*Study questions*:
#1 Using the comment thread, decide whether each statement agrees with it: (a) The first comment says the DM had full control of the story. (b) The reply says the proxies were made a totally racist caricature. (c) The reply ends by naming The Last Of Us Part II. For each, answer yes or no and quote the deciding words.
#2 From the comment thread, extract the passage between "Meaning zionist fucks" and "Part II approach.", inclusive.
#3 Rewrite more briefly the paragraph of the comment thread that begins "I think there's another layer at work here," keeping its main facts.

*Passage*:
Start of Block

• AmarkuntheGatherer@lemmygrad.ml
    ·
    8 months ago

    There's another layer here. The DM has full control of the story, there was nothing stopping him from making the occupied people as immoral and the occupiers as righteous as possible.

    Meaning zionist fucks have such a warped sense of morality that they can't convince people in a reality they made up.

    • itappearsthat
      ·
      edit-2
      8 months ago

      I think there's another layer at work here. Zionists want to believe they still have their humanity and aren't just fascist husks. By benevolently not making their Palistinian proxies a totally racist caricature they jerk themselves off at how fully they are interacting with the "complexity" of the situation. The Last Of Us Part II approach.

End of Block

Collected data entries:
Start of Block

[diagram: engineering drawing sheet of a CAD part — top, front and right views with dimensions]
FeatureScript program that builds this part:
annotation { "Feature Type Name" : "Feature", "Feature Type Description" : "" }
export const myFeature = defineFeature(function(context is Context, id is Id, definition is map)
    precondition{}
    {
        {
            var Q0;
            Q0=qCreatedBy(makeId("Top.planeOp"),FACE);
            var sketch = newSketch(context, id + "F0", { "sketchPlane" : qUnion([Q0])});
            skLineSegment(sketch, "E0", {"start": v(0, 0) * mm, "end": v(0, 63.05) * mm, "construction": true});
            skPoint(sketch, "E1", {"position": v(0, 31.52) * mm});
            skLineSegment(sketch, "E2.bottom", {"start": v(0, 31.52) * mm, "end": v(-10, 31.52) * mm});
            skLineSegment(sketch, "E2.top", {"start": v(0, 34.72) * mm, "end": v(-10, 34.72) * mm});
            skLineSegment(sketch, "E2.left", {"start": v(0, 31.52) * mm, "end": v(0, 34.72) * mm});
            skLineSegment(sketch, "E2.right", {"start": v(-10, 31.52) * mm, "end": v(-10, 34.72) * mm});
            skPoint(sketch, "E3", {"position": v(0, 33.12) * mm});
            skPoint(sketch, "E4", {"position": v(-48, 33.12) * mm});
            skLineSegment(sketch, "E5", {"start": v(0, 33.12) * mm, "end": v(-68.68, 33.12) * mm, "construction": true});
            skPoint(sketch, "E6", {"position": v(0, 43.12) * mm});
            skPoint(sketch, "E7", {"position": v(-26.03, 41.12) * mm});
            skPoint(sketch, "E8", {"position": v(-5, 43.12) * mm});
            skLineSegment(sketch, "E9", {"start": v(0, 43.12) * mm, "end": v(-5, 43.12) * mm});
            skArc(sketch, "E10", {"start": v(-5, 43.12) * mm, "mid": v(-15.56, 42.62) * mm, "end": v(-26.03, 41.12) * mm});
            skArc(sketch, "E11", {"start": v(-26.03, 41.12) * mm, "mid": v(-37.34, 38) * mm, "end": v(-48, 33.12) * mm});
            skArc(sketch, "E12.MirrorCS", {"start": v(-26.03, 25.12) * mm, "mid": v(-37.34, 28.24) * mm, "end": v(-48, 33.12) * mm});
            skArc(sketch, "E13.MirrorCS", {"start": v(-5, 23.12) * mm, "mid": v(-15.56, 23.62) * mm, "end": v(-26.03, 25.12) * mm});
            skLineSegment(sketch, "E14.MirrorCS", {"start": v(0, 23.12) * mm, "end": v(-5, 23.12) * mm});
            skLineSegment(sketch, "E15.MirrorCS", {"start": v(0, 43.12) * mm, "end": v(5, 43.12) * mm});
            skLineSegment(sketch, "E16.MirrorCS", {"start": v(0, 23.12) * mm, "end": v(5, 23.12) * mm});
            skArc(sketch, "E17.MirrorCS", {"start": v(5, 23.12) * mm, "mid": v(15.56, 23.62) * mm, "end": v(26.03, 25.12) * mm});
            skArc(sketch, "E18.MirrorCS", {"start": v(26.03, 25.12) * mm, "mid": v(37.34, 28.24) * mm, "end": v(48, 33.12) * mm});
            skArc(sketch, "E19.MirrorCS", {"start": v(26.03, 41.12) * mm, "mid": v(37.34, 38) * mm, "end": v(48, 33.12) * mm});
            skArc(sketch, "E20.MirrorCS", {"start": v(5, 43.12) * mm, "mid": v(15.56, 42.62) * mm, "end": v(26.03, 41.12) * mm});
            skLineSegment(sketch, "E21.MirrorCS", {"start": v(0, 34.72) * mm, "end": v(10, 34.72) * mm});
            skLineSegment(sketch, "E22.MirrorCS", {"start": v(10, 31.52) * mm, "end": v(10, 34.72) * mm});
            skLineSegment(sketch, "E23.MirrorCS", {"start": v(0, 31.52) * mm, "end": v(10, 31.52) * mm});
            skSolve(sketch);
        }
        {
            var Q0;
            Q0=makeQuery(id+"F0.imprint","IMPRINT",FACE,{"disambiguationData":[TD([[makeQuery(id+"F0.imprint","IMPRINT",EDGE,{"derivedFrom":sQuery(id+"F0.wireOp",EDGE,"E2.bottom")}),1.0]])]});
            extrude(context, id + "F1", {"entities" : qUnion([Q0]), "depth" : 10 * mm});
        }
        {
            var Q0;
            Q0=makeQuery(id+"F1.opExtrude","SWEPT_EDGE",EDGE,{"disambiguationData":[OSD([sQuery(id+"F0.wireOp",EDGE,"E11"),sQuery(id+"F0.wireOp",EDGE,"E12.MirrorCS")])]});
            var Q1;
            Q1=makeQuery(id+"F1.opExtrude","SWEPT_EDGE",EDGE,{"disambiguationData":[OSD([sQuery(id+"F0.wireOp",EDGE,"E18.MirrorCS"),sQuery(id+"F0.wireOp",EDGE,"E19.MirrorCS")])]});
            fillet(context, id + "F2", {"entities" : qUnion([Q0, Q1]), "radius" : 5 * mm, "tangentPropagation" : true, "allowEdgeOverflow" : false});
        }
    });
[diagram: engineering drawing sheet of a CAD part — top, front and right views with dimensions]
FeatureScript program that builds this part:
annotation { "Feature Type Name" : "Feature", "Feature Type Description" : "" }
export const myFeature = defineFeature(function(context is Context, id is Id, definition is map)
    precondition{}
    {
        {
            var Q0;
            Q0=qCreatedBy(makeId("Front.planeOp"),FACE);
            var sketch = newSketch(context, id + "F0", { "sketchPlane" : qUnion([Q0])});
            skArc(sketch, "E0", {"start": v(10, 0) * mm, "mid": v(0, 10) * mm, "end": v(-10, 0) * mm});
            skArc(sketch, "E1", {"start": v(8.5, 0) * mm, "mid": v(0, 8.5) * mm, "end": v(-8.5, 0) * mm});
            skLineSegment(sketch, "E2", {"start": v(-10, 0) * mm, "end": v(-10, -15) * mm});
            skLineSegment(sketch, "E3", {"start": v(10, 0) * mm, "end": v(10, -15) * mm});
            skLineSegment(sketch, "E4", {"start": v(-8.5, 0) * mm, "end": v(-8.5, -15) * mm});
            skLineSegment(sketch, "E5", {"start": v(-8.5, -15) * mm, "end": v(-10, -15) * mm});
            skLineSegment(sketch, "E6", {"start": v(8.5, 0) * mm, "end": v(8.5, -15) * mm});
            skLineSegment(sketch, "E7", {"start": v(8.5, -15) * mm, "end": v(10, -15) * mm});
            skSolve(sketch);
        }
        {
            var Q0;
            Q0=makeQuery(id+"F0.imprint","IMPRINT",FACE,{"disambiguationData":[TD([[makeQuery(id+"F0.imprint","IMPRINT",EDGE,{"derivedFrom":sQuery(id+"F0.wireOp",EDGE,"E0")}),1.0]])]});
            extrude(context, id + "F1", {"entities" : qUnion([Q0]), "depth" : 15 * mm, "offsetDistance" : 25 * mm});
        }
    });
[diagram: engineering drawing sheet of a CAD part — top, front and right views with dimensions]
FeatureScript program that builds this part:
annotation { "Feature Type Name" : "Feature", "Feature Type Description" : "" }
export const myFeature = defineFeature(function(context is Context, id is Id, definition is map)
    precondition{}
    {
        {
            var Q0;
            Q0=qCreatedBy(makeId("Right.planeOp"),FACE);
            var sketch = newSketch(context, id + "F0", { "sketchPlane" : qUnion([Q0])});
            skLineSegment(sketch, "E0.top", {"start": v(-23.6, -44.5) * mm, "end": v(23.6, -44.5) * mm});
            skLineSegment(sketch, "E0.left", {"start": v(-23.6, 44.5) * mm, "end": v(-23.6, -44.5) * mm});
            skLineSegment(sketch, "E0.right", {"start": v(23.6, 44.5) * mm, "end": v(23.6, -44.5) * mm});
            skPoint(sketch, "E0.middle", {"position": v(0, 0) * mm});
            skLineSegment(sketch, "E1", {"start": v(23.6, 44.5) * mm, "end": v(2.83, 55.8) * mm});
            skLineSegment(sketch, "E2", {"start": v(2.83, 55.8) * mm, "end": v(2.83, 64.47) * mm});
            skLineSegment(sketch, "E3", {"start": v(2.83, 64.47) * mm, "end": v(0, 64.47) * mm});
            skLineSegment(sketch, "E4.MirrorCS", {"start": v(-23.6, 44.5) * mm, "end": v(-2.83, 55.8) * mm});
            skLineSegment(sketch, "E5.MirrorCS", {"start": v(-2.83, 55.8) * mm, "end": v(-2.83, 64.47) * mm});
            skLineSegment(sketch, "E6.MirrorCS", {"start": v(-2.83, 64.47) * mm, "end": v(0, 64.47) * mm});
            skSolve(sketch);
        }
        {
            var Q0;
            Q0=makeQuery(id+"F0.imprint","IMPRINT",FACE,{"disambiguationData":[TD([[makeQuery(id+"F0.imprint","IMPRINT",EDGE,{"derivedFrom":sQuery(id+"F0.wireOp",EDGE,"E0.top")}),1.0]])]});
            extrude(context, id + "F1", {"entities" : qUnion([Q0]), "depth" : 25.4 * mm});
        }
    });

End of Block

*Per-task answers*:
#1
(a) Yes: "The DM has full control of the story"
(b) No: "By benevolently not making their Palistinian proxies a totally racist caricature"
(c) Yes: "The Last Of Us Part II approach."

#2
Meaning zionist fucks have such a warped sense of morality that they can't convince people in a reality they made up.

    • itappearsthat
      ·
      edit-2
      8 months ago

      I think there's another layer at work here. Zionists want to believe they still have their humanity and aren't just fascist husks. By benevolently not making their Palistinian proxies a totally racist caricature they jerk themselves off at how fully they are interacting with the "complexity" of the situation. The Last Of Us Part II approach.

#3 Zionists want to believe they still have their humanity and are not fascist husks. By not making their proxies a totally racist caricature, they congratulate themselves on engaging with the "complexity" of the situation. The reply calls this The Last Of Us Part II approach.